Title: Machine Learning with Azure Data
Location: Columbus, OH
Duration: Long Term
Role Overview:
Designs, builds, and maintains the PropheSee ML Platform — a machine learning system built on Azure Databricks that predicts CGM (Continuous Glucose Monitor) adherence for CCS Medical patients, enabling proactive outreach and improved patient outcomes.
Day-to-Day Responsibilities:
• ML Pipeline Development & Maintenance – Builds and maintains PySpark-based training pipelines for 30-day and 90-day CGM adherence prediction models using Azure Databricks and MLflow for experiment tracking and model versioning.

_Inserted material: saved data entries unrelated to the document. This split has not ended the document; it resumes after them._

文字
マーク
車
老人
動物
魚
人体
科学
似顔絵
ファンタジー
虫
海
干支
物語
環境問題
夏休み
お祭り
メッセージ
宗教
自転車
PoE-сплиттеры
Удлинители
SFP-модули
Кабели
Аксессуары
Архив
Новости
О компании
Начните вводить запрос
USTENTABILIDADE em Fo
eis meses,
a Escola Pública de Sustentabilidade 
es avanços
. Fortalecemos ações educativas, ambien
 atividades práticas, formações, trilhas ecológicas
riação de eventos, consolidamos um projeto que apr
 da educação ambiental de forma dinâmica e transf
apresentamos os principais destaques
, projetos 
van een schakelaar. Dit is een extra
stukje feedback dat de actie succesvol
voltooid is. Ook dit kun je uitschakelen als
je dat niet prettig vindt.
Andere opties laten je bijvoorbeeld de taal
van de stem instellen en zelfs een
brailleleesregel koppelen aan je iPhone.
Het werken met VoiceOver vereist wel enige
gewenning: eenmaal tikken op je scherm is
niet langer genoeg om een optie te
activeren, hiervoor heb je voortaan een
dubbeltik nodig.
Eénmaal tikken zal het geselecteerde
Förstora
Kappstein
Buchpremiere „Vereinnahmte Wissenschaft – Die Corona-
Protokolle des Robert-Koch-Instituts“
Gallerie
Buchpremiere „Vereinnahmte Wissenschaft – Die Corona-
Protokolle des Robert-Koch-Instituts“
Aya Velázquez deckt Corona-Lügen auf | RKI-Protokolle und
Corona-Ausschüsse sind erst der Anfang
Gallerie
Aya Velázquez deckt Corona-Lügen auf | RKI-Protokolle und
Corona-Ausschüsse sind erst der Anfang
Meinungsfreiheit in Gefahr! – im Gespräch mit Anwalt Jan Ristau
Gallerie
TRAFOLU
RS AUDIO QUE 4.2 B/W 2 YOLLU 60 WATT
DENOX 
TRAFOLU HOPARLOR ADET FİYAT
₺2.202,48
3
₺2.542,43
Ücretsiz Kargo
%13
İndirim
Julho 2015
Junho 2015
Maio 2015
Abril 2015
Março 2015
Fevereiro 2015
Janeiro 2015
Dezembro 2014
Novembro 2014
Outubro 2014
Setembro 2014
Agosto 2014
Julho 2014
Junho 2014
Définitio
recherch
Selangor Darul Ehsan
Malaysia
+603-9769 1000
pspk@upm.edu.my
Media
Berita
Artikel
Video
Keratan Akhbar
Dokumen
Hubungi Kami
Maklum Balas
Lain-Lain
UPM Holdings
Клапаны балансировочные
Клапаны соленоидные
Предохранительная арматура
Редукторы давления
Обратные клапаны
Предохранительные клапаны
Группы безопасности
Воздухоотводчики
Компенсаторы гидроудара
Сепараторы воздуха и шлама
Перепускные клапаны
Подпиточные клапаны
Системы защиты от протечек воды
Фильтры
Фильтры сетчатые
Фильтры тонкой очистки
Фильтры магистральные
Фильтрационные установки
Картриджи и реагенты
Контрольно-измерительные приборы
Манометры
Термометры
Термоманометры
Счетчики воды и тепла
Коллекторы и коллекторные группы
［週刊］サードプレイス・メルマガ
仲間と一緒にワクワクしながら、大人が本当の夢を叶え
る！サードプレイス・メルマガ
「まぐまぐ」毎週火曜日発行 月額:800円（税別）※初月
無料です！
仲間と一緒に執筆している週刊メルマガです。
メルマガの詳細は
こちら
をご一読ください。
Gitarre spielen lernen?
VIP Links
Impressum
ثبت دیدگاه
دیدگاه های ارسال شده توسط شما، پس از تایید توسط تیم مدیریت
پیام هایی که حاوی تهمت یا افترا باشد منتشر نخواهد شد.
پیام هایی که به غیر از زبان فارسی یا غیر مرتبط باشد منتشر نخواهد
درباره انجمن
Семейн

• Model Retraining & Validation – Executes end-to-end model retraining cycles including out-of-time (OOT) validation, risk segment analysis, and threshold optimization (Youden''s J).
• Feature Drift Monitoring – Monitors production feature health using PSI (Population Stability Index) calculations and SQL-based drift detection across Marketo, PIMS, and Genesys data sources.
• Data Pipeline Engineering – Develops and maintains Azure Data Factory (ADF) pipelines for data ingestion, backfill orchestration, and scoring workflows.
• Bug Investigation & RCA – Diagnoses and resolves critical production issues (data normalization bugs, race conditions, date logic errors) with formal root cause analysis documentation.
• Documentation & Reporting – Produces deployment guides, user stories (Azure DevOps), RCA reports, and management-facing PowerPoint summaries.